『トマトサラダ』
「さて、次はお口をさっぱりさせましょう」
オフェーリアは大型のボウルにたっぷりと作られたサラダを取り出した。
プレーンなドレッシングを回し入れ、かき混ぜるとひとりひとりの皿にサーブしていく。
その盛り付けられたサラダを見て【ぼくちゃん】が目を輝かせている。
その眼差しは赤い野菜に釘付けだ。
「【ぼくちゃん】の大好きなトマトだよ!」
実はこのトマトだけでなくサラダに使われている野菜、きゅうり、アボカド、レースレタスなどすべてがこの季節にはあり得ないものだ。
オフェーリアの場合、旬の時期に大量に買い込んで異空間収納で保管してある。なのでいつでも食べられるのだ。
「キュッキュー、キュ」
【ぼくちゃん】の皿にトマトとアボカドを取り分けたのはダグルだ。
マティアスは汚れた口許をナプキンで拭いてやっている。
「【ぼくちゃん】はお野菜も好きでえらいね。
それなのにマティアスは……」
実はマティアス、野菜が苦手である。
元々竜人は野菜を好まない。そんなところは原初の種族である竜種の食性を引き継いでいた。

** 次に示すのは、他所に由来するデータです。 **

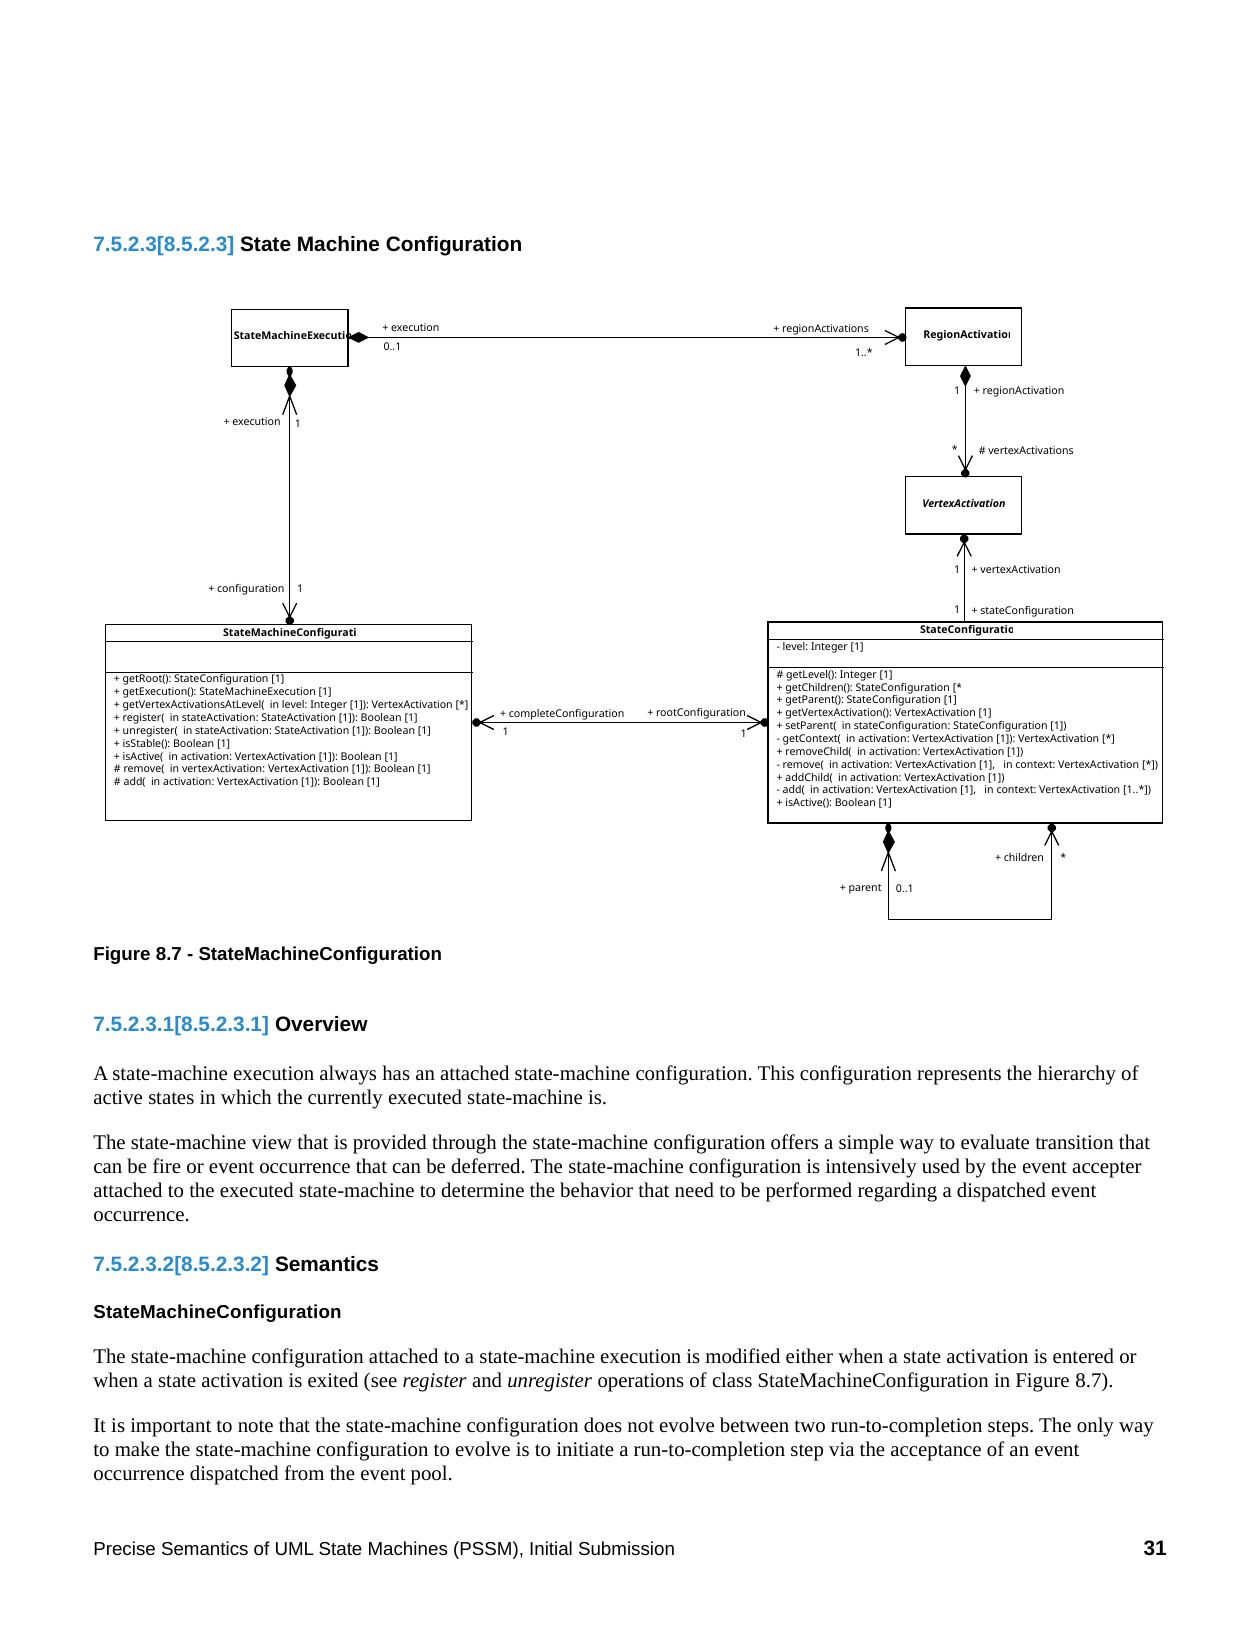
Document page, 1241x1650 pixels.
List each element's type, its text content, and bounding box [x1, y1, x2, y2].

text The state-machine view that is provided through the state-machine configuration offers a simple way to evaluate transition that can be fire or event occurrence that can be deferred. The state-machine configuration is intensively used by the event accepter attached to the executed state-machine to determine the behavior that need to be performed regarding a dispatched event occurrence. [93, 1130, 1164, 1226]
subtitle Overview [93, 1011, 1164, 1036]
text Figure 8.7 - StateMachineConfiguration [93, 293, 1176, 965]
subtitle StateMachineConfiguration [93, 1301, 1164, 1323]
text A state-machine execution always has an attached state-machine configuration. This configuration represents the hierarchy of active states in which the currently executed state-machine is. [93, 1061, 1164, 1109]
text The state-machine configuration attached to a state-machine execution is modified either when a state activation is entered or when a state activation is exited (see register and unregister operations of class StateMachineConfiguration in Figure 8.7). [93, 1344, 1164, 1392]
subtitle Semantics [93, 1251, 1164, 1276]
text It is important to note that the state-machine configuration does not evolve between two run-to-completion steps. The only way to make the state-machine configuration to evolve is to initiate a run-to-completion step via the acceptance of an event occurrence dispatched from the event pool. [93, 1413, 1164, 1485]
subtitle State Machine Configuration [93, 231, 1164, 256]
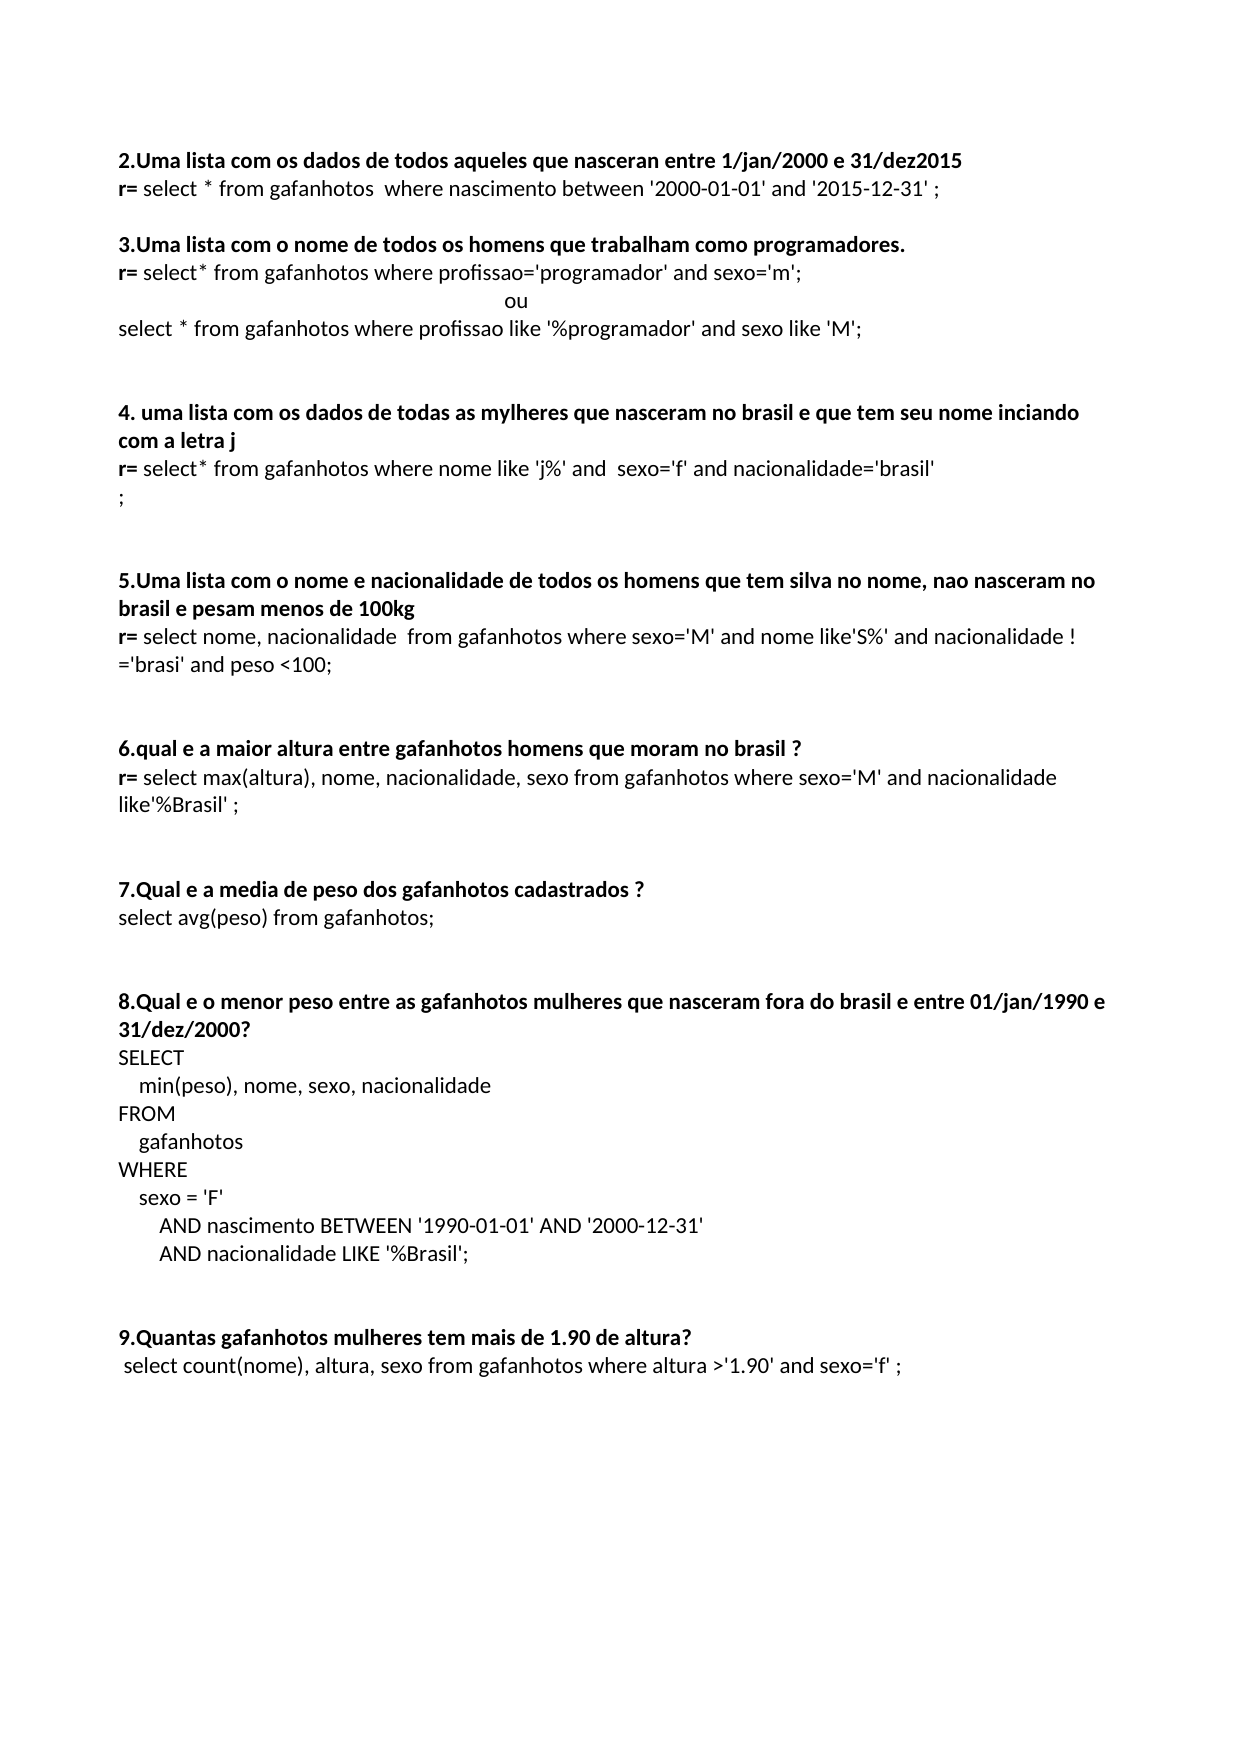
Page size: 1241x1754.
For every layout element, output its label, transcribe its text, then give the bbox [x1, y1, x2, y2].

「うん、葉っぱはあまり好まないがトマトやこの濃厚な味のアボカドは食えるぞ」
そう言ったマティアスの皿に【ぼくちゃん】が自分のトマトとアボカドを足している。
そしてフォークに刺したトマトを差し出した。
実はああは言ったものの、出来れば食べたくないものである。
だが【ぼくちゃん】に差し出されてしまえば食べないと言うわけにはいかない。
「おっ、【ぼくちゃん】ありがとうな」
トマトに顔を近づけて、パクリと一口で食すると、【ぼくちゃん】は嬉しそうだ。